» **Instrucciones**
1) Reproduce del relato del viaje a Texas el fragmento que va desde "Además de ir" hasta "pero no desesperaba.", ambos incluidos.
2) Según el relato del viaje a Texas, ¿en qué ciudad vivían Horacio y Daniel?
3) Prosigue el relato del viaje a Texas a partir de su última oración.

═══ Texto de la página

Ya me había hecho a la idea hacer un largo viaje hacia Texas para encontrarme con dos amigos después de haber convivido con ellos dos veranos antes en distintas playas y poblaciones de nuestro solar sonorense.

La ilusión del viaje no me dejaba pensar otra cosa que no fuera preparar la bolsa de viaje (como si fuese un backpack), pero tenía un ligero problema: no me alcanzaba muy bien el dinero como para llegar tranquilamente a Dallas, la ciudad donde vivían mis dos amigos, Horacio y Daniel.

No sabía qué hacer.

Era en esos días un joven a punto de entrar a la carrera universitaria y los sueños y aventuras todavía circundaban mis pensamientos.

Por fortuna pensaba en que el dinero no debía de ser obstáculo para “agarrar camino” como buena aventura.

No tardé en tomar una decisión: saldría a la carretera norte de Hermosillo dispuesto a viajar de aventones ya que sólo tenía una semana para aprovechar los días de asueto en la preparatoria para disfrutar el añorado viaje.

Además de ir a saludar a mis amigos, deseaba también adentrarme más allá de la frontera y conocer tierras texanas.

Era en mediodía y ahí frente a donde entonces se encontraba el monumento al Padre Kino, a la salida norte de Hermosillo, no me cansaba de levantar mi brazo derecho pidiendo “aventón”.

No corría con suerte, pero no desesperaba.

══════
═══ Material proporcionado

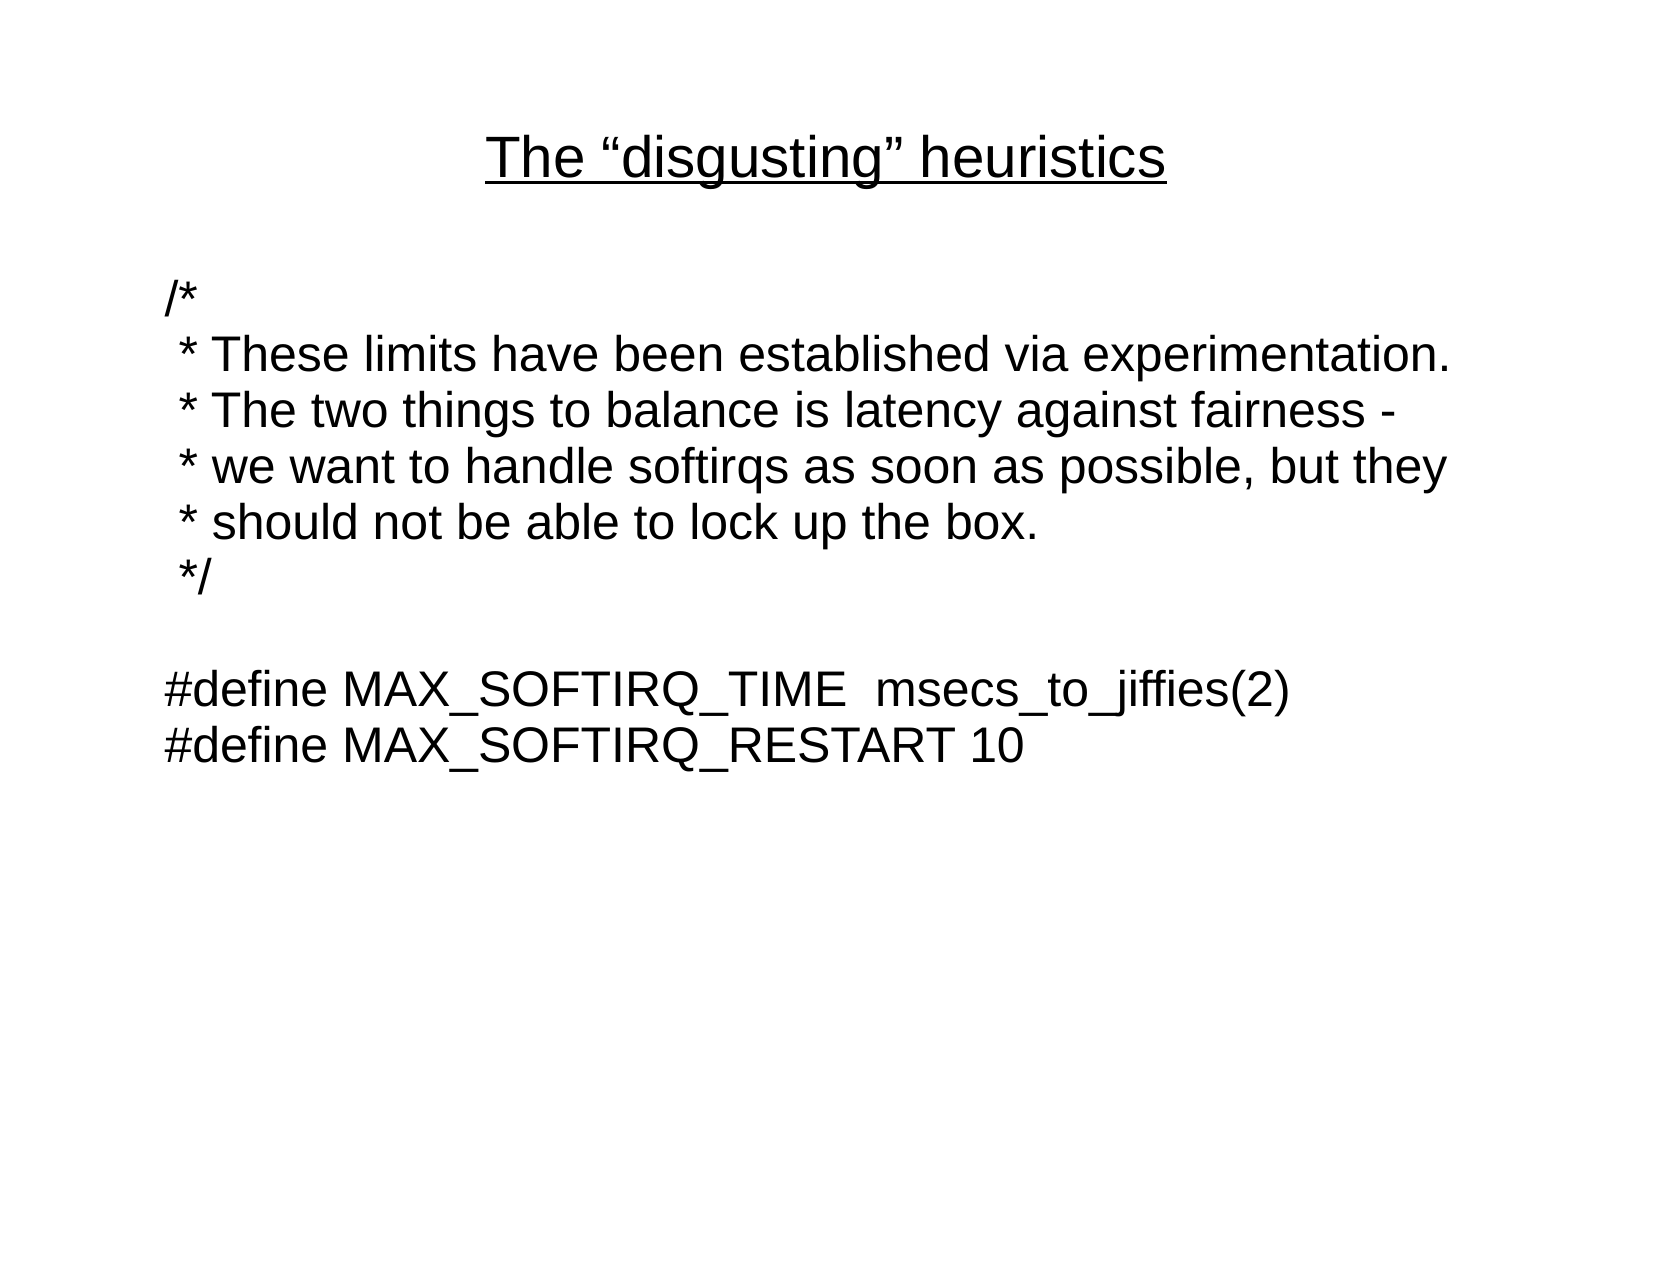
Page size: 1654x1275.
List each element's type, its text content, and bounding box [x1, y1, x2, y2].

══════

» **Resultados del ejercicio**
1)
Además de ir a saludar a mis amigos, deseaba también adentrarme más allá de la frontera y conocer tierras texanas.

Era en mediodía y ahí frente a donde entonces se encontraba el monumento al Padre Kino, a la salida norte de Hermosillo, no me cansaba de levantar mi brazo derecho pidiendo “aventón”.

No corría con suerte, pero no desesperaba.

2) En Dallas.

3)
Y así seguí hasta que mejor opté por hacerle la parada a un transporte Norte de Sonora con destino a Nogales.

El autobús iba a toda su capacidad con pasajeros incluso de pie.

Recuerdo que apenas pudo pararme junto al operador y un pasajero que procedente del centro de México se distinguía por su forma de vestir -todo de negro- y agradable forma de plática.

Se decía ser descendiente de los aztecas y más directamente de Moctezuma. Su nombre era náhuatl y su tez era muy morena.

Su charla, de mucho mundo, hizo agradable el viaje y ya tarde-noche el autobús llegó a Nogales por lo que tendría que tomar otra decisión: cómo seguir hacia Texas.

No traía el dinero suficiente como para hacer gastos de hotel y menos, perder tiempo porque las horas corrían.

No tuve de otra: cruzó la línea, previo permiso legal, y esperó un Greyhound con ruta al Paso, Texas.

Iba a viajar toda la noche y sabía muy bien que, de aquella ciudad en adelante, no le quedarían más que unos cuantos pesos.

La suerte ya estaba echada.

Amanecí en El Paso, luego de un tranquilo y suave viaje.

Así, pronto me encaminé hacia la carretera ideando escribir sobre un cartón la palabra Este (en inglés).

Iba optimista ilusionado y confiado en la buena suerte.

Sin embargo, ningún vehículo se paraba para darme el ansiado “raite”.

En tanto a lo lejos, sobre el horizonte, preocupado veía gruesos nubarrones de tierra, algo así como si presagiara una tormenta de arena sobre esa región desértica cercana al Paso.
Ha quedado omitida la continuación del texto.